Indra Denni (dokpri)

Oleh: Indra Denni*)

Anemometer hembusan angin telah mencapai 50 km/jam menjelang perhelatan besar kontestasi pemilihan presiden tahun 2019 mulai terasa, gerakan masiv tanda pagar (tagar) antara para loyalis pendukung incumbent versus oposisi tervisual kasat mata.

Kekuatan magnet kontestasi pilpres 2019 terpusat di Jakarta Ibukota Negara sebagai “tuan rumah” pesta demokrasi rakyat, dari 261,1 juta rakyat Indonesia khusus-nya 196,5 juta pemilih dari Sabang hingga Merauke tersita perhatian melihat dinamika persiapan kontestasi pilpres 2019 tersebut.

Narasi yang terbentuk terdapat tiga kadindat calon presiden dan calon wakil presiden, Joko Widodo sebagai incumbent, Prabowo Subianto representasi dari partai oposisi dan Poros Ketiga yang kadindat-nya masih di dalam ruang kawah candradimuka Agus Harimurti Yudhoyono (AHY) yang kemungkinan besar akan diusung oleh koalisi partai dari poros ketiga kelak.

Ada pepatah, ” Barangsiapa menguasai Jawa dapat menguasai Indonesia.” Pepatah ini rasional dan faktual bila melihat angka jumlah penduduk bahwa Pulau Jawa memiliki jumlah terbesar penduduk di Indonesia.

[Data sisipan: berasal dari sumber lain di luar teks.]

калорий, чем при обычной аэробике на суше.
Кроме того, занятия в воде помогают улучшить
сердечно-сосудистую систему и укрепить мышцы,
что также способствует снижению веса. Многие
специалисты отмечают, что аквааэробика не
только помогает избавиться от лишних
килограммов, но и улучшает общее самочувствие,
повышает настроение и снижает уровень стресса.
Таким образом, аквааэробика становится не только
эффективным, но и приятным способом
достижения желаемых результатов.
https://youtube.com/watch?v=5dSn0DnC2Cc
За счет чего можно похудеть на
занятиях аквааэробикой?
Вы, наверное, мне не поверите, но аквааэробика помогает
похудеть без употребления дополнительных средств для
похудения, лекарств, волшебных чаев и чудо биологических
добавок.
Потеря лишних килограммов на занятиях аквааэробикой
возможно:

Melihat data terbaru jumlah Daftar Pemilih Tetap (DPT) untuk kontestasi pemilihan gubernur serentak tahun 2018 dan DPT pilgub DKI Jakarta 2017 serta DPT pilpres DI Jogyakarta tahun 2014, memperlihatkan suara pemilih nasional terbesar ada di Jawa.

Jawa Timur:

30.155.719 pemilih

Jawa Tengah:

27.068.125 pemilih

Jawa Barat:

31.735.133

DI Jogyakarta

2.723.621

DKI Jakarta:

7.925.279 pemilih

Total: 99.607.877 pemilih

Titik sentrum suara nasional pada kontestasi pilpres 2019 mendatang terbesar ada di Jawa dengan menguasai 50,70% suara nasional dengan asumsi jumlah pemilih pilpres mendatang mencapai 196,5 juta, sisa-nya 49,30% suara pemilih nasional untuk kontestasi pilpres 2019 tersebar pada 29 provinsi di Indonesia.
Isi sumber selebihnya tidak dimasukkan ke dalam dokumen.